衣類・繊維生産額、3か月連続の前年比減少

 6月の生産額は前年比4.9%減となった。夏物の追加生産が減少したほか、百貨店向け商品の動きが鈍く、3か月連続で前年を下回った。
 受注は、小ロット化傾向にあるものの、夏物から秋冬物への切り替えが進んでおり、3か月ぶりに前年を上回った。

雇用有効求人倍率は過去最高の1.37倍

 6月の有効求人倍率は前月比0.01ポイント上昇の1.37倍で、過去最高を更新した。1倍台は30か月連続となり過去最長となった。常用の内訳では、一般は前月比0.07ポイント上昇の1.13倍、パートは前月比横這いの1.33倍となった。
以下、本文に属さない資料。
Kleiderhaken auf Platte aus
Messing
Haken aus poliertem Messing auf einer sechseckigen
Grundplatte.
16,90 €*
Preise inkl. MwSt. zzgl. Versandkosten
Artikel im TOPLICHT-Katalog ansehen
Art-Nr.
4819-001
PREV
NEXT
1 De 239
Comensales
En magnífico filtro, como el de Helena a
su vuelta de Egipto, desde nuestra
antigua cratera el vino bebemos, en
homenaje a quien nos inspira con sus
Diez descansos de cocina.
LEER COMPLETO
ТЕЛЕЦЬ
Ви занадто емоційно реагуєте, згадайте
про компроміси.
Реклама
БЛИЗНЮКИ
 新規求人数は前年比3.6%増となり、6か月連続で前年を上回った。産業別にみると、製造業は同19.9%増となった。「食料品」で減少したが、「情報通信機械」で大幅に増加したほか、「電子部品・デバイス・電子回路」、「電気機械器具」などでも二桁の増加率となった。非製造業も同1.9%増となった。「情報通信」などで減少したが、「生活関連サービス,娯楽」では美容室チェーンからの求人があり大幅に増加したほか、「建設」、「医療・福祉」でも二桁の増加率となった。
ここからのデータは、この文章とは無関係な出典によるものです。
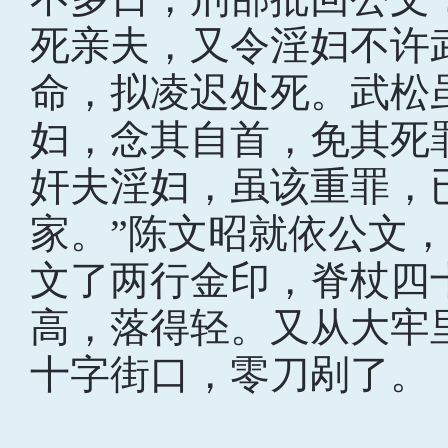
死亲夫，又令淫妇不许
命，拟凌迟处死。武松
妇，念其自首，免其死
奸夫淫妇，虽该重罪，
家。”陈文昭就依公文
文了两行金印，脊杖四
高，落得轻。又从大牢
十字街口，零刀剐了。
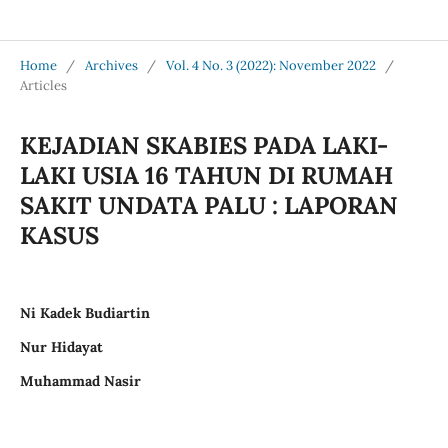
Jurnal Medical Profession (Medpro)
Home
/
Archives
/
Vol. 4 No. 3 (2022): November 2022
/
Articles
KEJADIAN SKABIES PADA LAKI-
LAKI USIA 16 TAHUN DI RUMAH
SAKIT UNDATA PALU : LAPORAN
KASUS
Ni Kadek Budiartin
Nur Hidayat
Muhammad Nasir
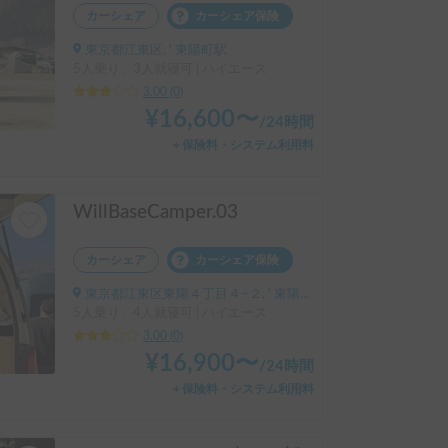
カーシェア
カーシェア保険
東京都江東区, ' 東陽町駅
5人乗り、3人就寝可 | ハイエース
3.00
(
0
)
¥
16,600
〜
/
24時間
＋保険料・システム利用料
WillBaseCamper.03
カーシェア
カーシェア保険
東京都江東区東陽４丁目４−２, ' 東陽町駅
5人乗り、4人就寝可 | ハイエース
3.00
(
0
)
¥
16,900
〜
/
24時間
＋保険料・システム利用料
 新規求職者数は前年比5.3%減と、47か月連続で前年を下回った。
 事業主都合離職者数は、前年比5.5%減となり、2か月ぶりに前年を下回った。
 地域別雇用状況(パートを含む常用)をみると、新規求人数は県南で二桁の増加率となったほか、県北、県央でも増加した。有効求人倍率は県北が最も高く1.45倍、県南が1.20倍、県央は1.11倍となった。